Task to carry out >> What is needed is a word-for-word copy of the lines below from the one with "<span>Læs mere og book</span><br>" through the one with "<div>Sunset: 5:01 PM</div>", both included, with every picture left out.

[Records from a data source]
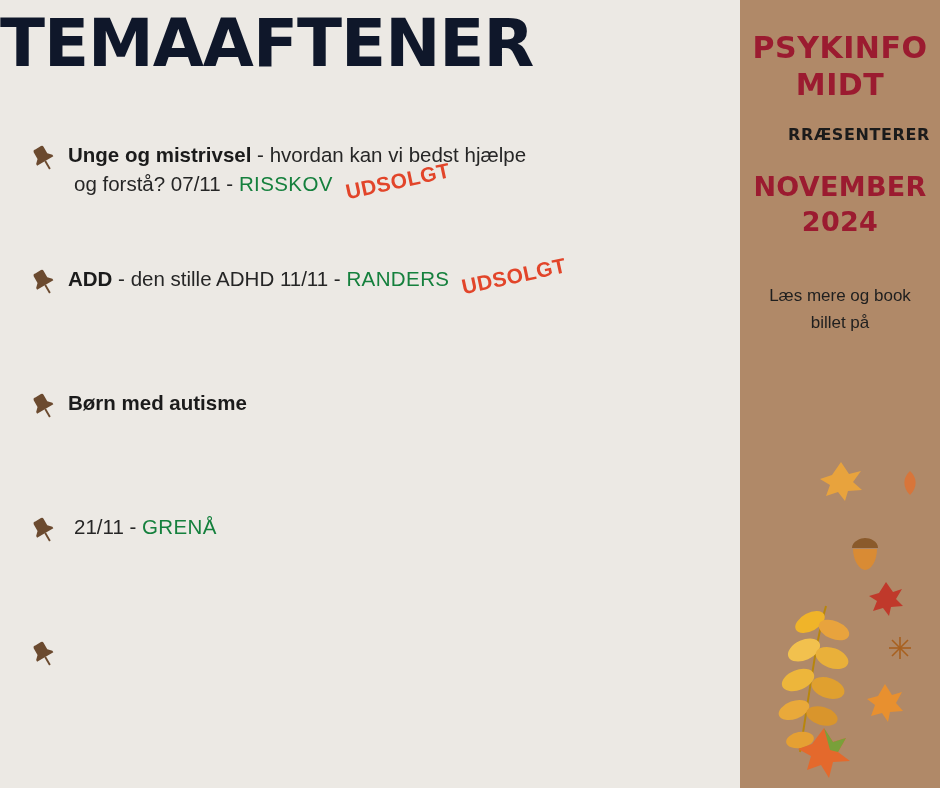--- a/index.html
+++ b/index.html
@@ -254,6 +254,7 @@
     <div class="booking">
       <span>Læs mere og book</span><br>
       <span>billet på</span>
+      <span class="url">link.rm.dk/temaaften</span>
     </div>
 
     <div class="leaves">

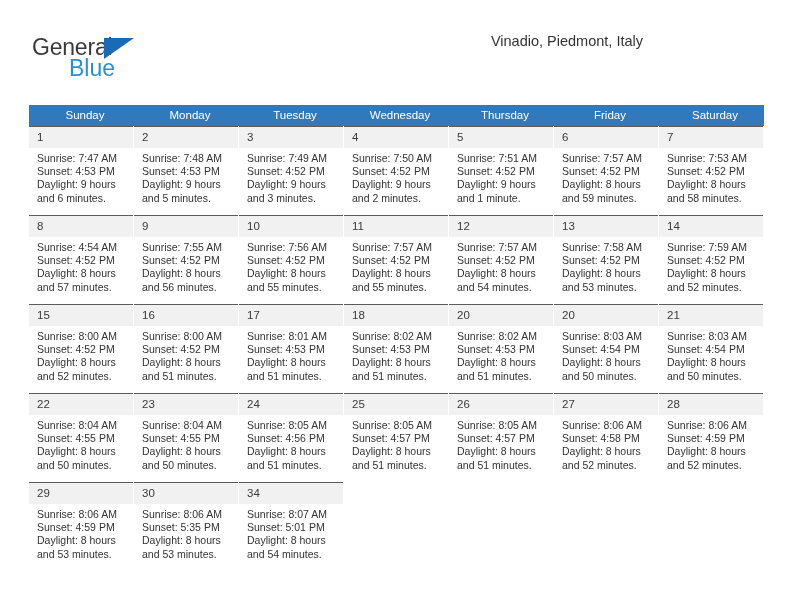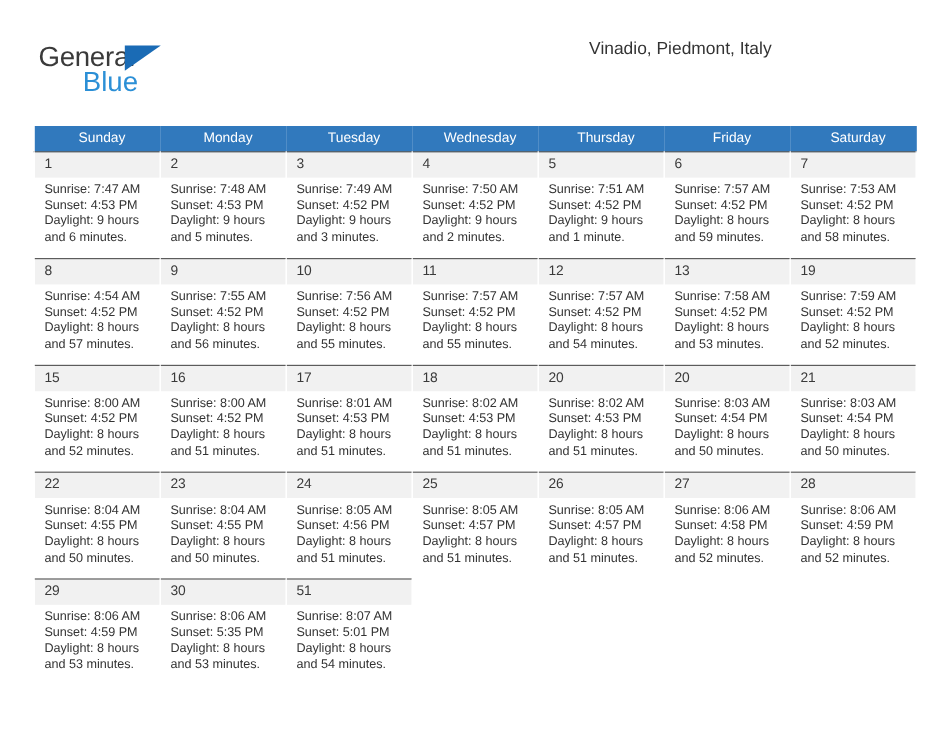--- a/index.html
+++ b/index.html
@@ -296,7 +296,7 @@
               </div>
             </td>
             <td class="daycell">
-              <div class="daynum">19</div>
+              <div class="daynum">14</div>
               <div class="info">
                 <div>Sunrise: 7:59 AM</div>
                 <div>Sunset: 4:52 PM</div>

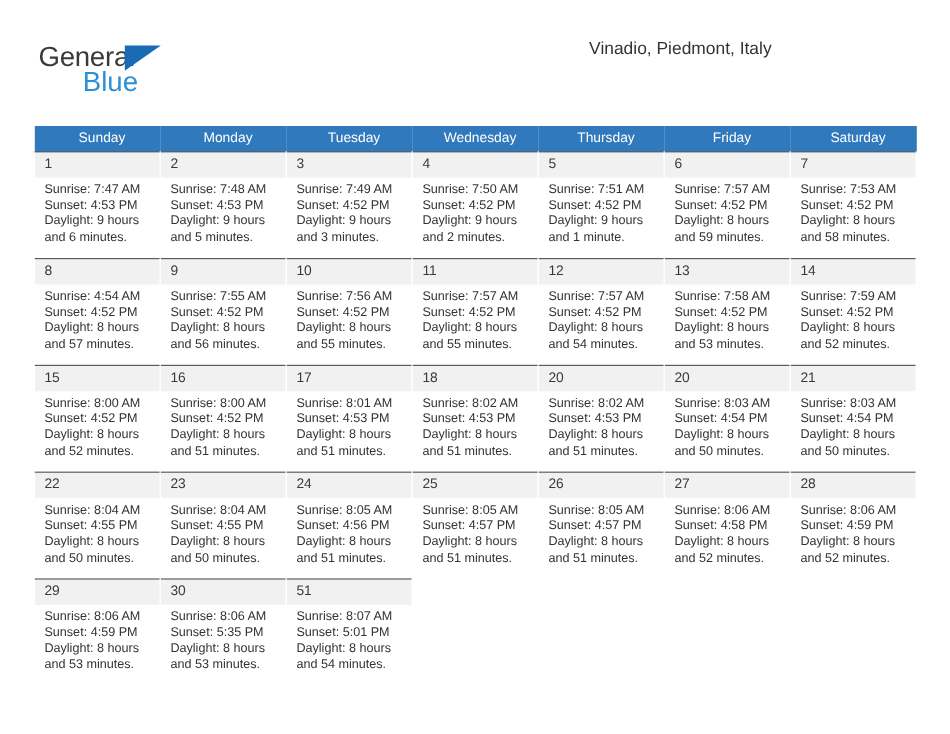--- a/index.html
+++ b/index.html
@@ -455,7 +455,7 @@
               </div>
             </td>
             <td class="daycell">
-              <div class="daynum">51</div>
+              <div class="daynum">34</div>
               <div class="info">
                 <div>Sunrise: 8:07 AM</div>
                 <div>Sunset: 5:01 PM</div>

==

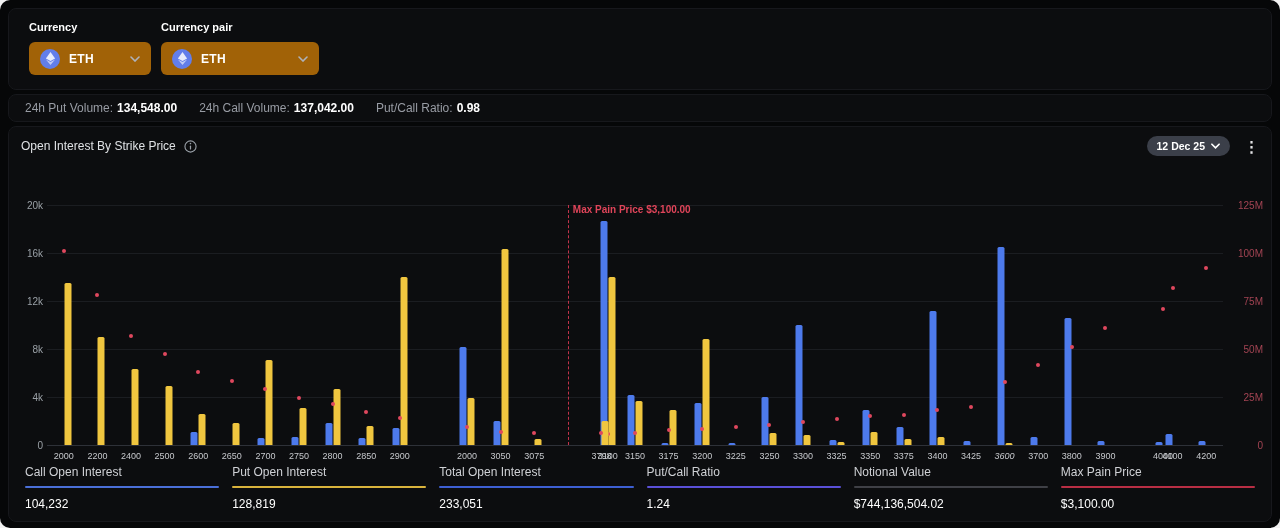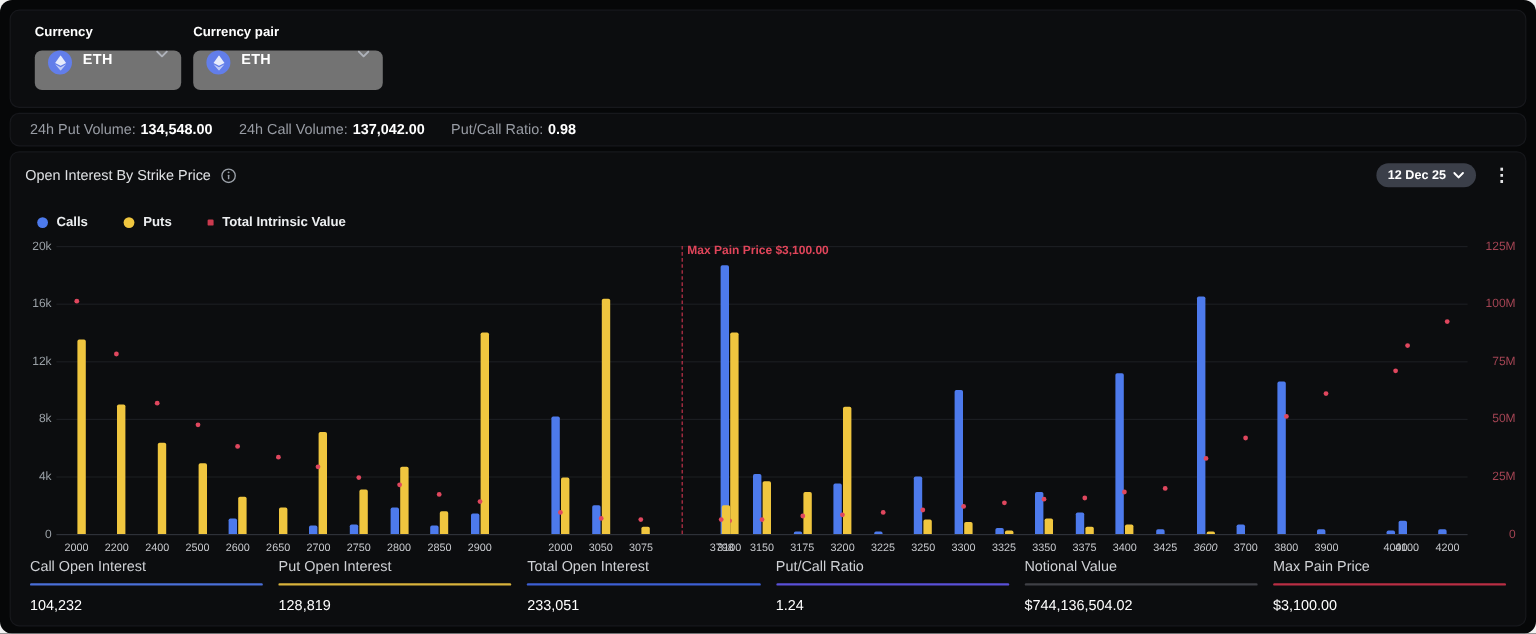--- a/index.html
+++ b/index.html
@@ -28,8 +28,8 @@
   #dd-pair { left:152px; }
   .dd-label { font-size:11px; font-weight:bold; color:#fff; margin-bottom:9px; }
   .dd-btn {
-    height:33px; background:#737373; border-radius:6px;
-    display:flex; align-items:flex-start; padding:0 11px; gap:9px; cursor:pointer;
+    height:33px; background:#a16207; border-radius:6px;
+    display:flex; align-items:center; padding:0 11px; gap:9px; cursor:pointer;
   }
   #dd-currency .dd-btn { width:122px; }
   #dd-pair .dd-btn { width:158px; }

Exercise response >>
       <span>Læs mere og book</span><br>
       <span>billet på</span>
+      <span class="url">link.rm.dk/temaaften</span>
     </div>
 
     <div class="leaves">

--- a/index.html
+++ b/index.html
@@ -296,7 +296,7 @@
               </div>
             </td>
             <td class="daycell">
-              <div class="daynum">19</div>
+              <div class="daynum">14</div>
               <div class="info">
                 <div>Sunrise: 7:59 AM</div>
                 <div>Sunset: 4:52 PM</div>

--- a/index.html
+++ b/index.html
@@ -455,7 +455,7 @@
               </div>
             </td>
             <td class="daycell">
-              <div class="daynum">51</div>
+              <div class="daynum">34</div>
               <div class="info">
                 <div>Sunrise: 8:07 AM</div>
                 <div>Sunset: 5:01 PM</div>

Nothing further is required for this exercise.